- Opening Delimiter -

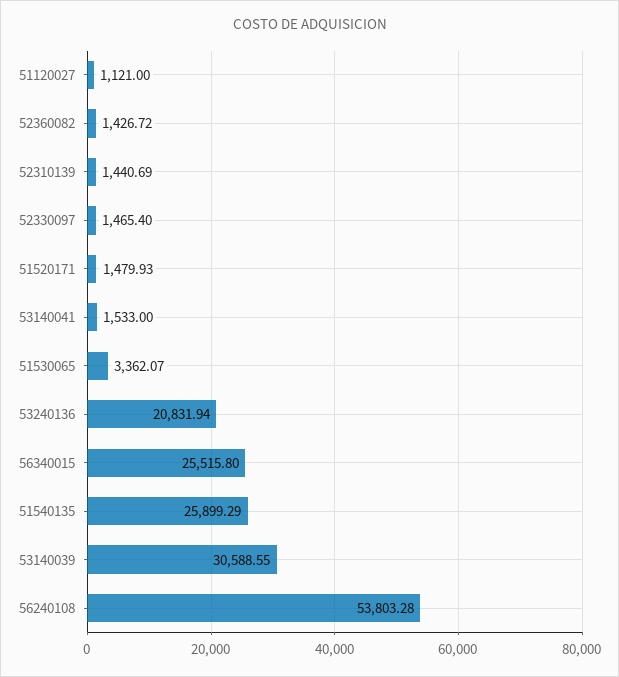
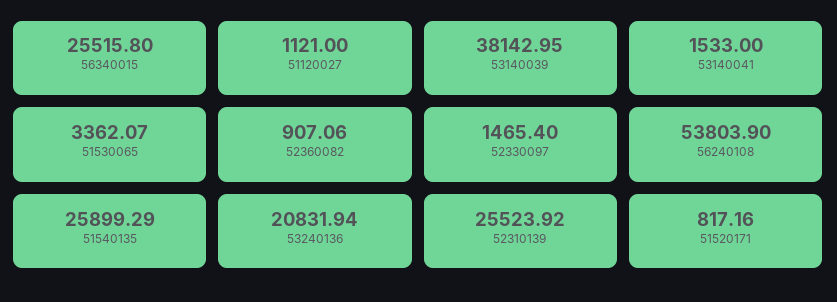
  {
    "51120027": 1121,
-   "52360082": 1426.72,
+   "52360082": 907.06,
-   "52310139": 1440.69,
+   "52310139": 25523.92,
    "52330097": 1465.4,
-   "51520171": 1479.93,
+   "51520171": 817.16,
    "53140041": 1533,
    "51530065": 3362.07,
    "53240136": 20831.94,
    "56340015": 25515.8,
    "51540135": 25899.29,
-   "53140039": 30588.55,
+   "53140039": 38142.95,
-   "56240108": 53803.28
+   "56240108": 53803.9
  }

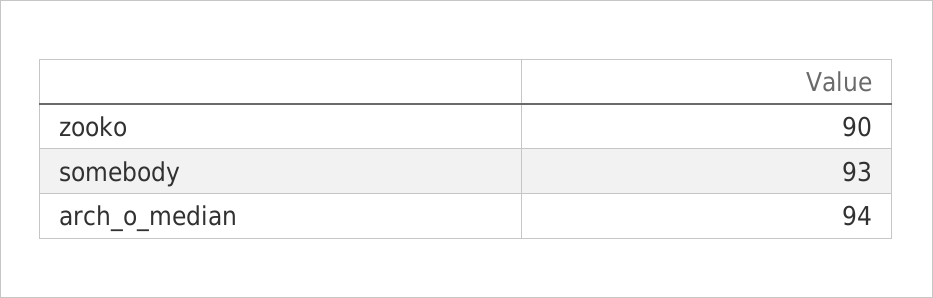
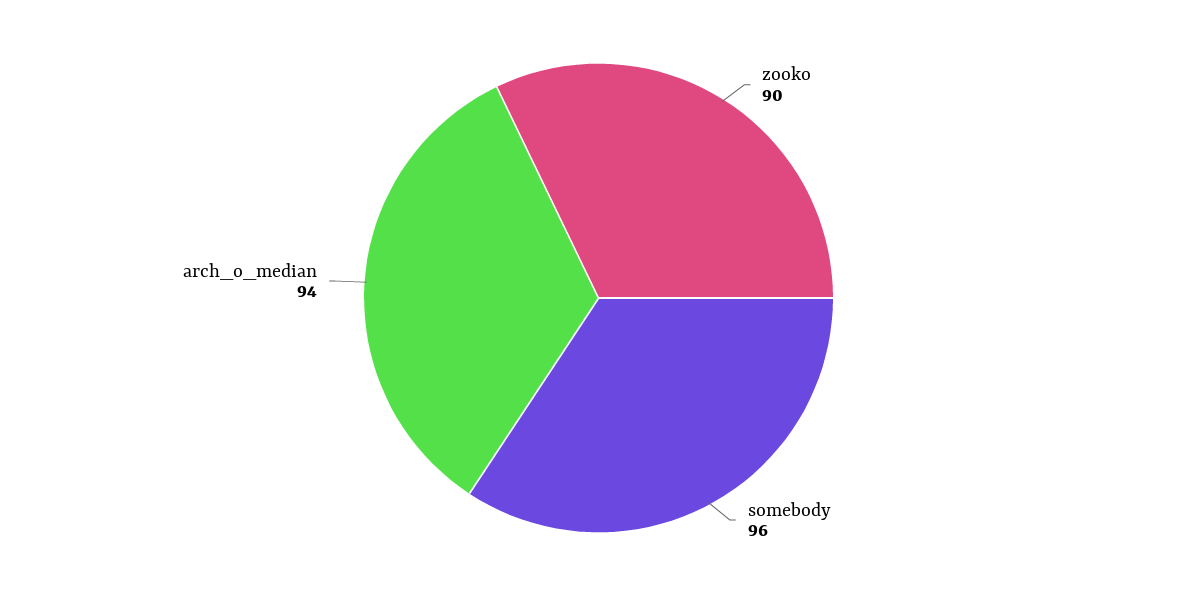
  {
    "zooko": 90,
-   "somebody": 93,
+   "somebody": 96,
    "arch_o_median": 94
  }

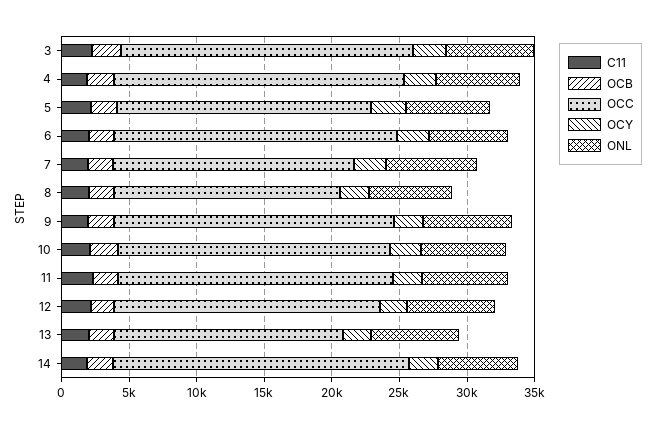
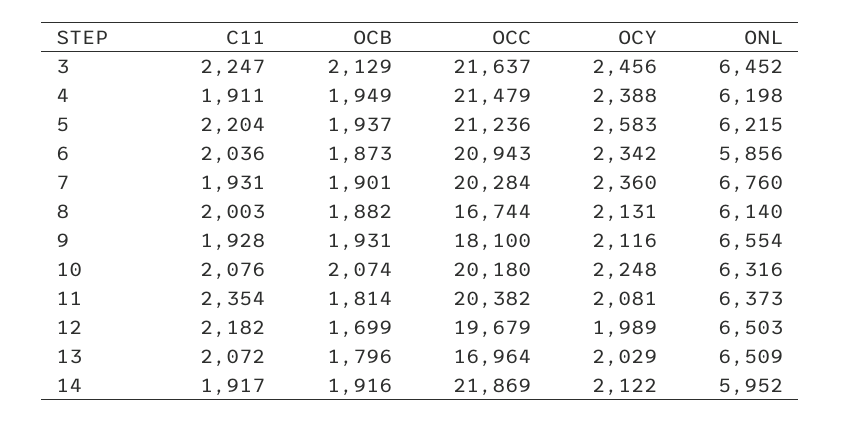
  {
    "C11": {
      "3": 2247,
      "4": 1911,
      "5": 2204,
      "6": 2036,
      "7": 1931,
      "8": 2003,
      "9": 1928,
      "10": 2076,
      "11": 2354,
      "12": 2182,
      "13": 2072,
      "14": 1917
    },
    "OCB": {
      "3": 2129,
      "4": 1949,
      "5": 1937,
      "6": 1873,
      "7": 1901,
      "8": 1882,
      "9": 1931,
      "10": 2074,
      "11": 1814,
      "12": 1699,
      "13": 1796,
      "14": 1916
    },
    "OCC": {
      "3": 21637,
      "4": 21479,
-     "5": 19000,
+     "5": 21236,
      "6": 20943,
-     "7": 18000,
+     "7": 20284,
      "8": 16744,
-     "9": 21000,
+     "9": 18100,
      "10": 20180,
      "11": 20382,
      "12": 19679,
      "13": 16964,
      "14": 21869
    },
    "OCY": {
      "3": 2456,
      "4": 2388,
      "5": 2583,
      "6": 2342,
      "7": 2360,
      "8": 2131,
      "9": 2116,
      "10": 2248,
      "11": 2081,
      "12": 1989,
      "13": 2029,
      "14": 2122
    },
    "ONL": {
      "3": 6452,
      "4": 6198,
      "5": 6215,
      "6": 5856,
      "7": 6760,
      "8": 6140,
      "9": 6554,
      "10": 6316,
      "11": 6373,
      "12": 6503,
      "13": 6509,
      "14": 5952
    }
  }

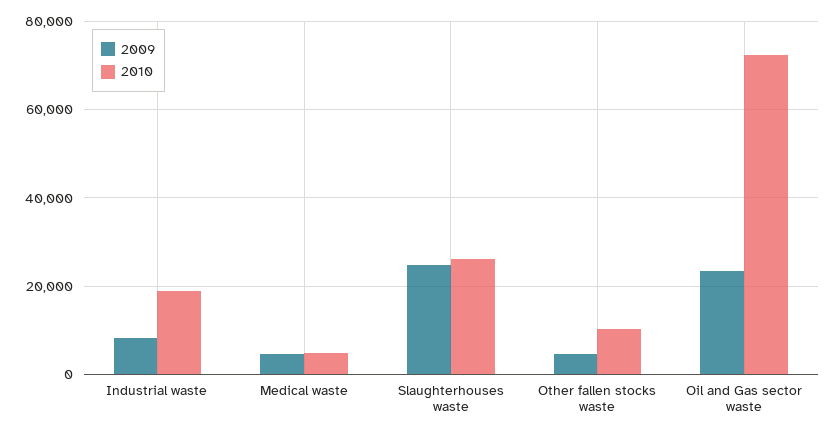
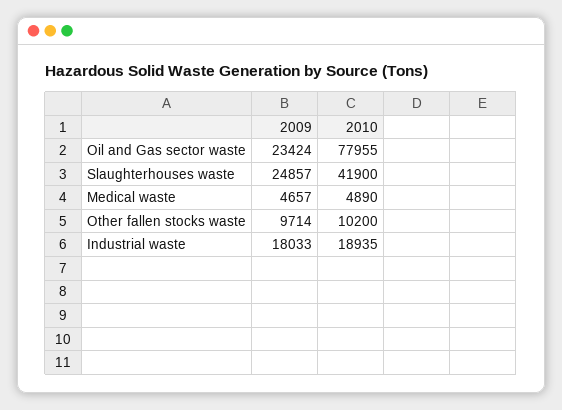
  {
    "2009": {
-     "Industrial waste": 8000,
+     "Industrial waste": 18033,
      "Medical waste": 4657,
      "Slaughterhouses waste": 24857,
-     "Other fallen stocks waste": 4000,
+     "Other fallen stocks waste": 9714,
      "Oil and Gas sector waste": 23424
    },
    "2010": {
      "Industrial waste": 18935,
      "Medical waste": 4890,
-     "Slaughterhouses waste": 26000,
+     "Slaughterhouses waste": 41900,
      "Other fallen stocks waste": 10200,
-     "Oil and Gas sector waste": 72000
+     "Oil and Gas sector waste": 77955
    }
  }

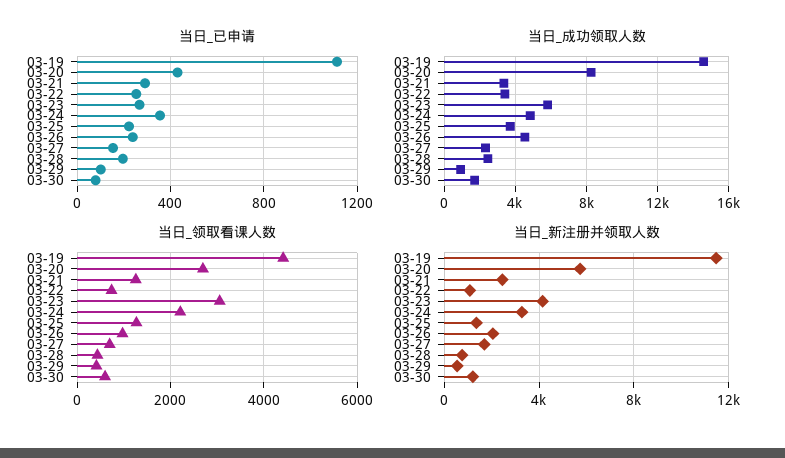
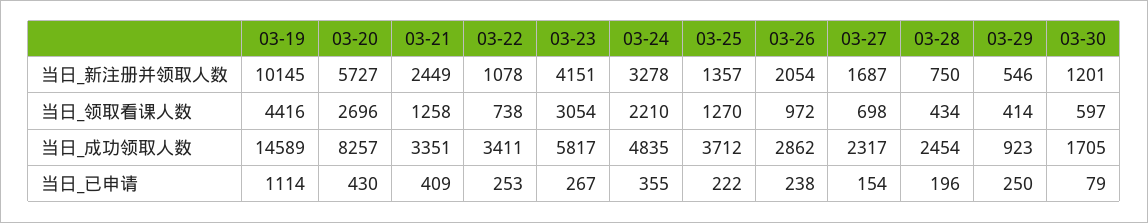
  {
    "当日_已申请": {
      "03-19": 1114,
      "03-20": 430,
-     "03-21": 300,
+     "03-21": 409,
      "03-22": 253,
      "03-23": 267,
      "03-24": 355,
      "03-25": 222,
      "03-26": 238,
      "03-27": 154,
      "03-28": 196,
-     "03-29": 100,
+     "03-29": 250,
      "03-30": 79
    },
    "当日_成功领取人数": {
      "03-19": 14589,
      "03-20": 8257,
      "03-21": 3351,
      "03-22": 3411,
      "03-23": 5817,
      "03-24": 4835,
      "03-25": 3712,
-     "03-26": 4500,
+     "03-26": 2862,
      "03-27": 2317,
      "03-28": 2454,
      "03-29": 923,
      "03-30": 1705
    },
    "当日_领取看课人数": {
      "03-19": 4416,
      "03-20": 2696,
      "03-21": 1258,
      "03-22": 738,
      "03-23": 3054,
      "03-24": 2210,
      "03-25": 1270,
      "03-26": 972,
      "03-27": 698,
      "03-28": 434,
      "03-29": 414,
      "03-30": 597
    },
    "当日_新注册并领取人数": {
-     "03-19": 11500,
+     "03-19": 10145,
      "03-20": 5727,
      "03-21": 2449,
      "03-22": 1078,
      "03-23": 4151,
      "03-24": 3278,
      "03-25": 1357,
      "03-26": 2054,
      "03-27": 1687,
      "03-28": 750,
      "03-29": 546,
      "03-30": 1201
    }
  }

- Closing Delimiter -

WHAT THIS TASK INVOLVES:
Look through the entries above and list every line containing "sector".

EXERCISE ANSWER:
      "Oil and Gas sector waste": 23424
-     "Oil and Gas sector waste": 72000
+     "Oil and Gas sector waste": 77955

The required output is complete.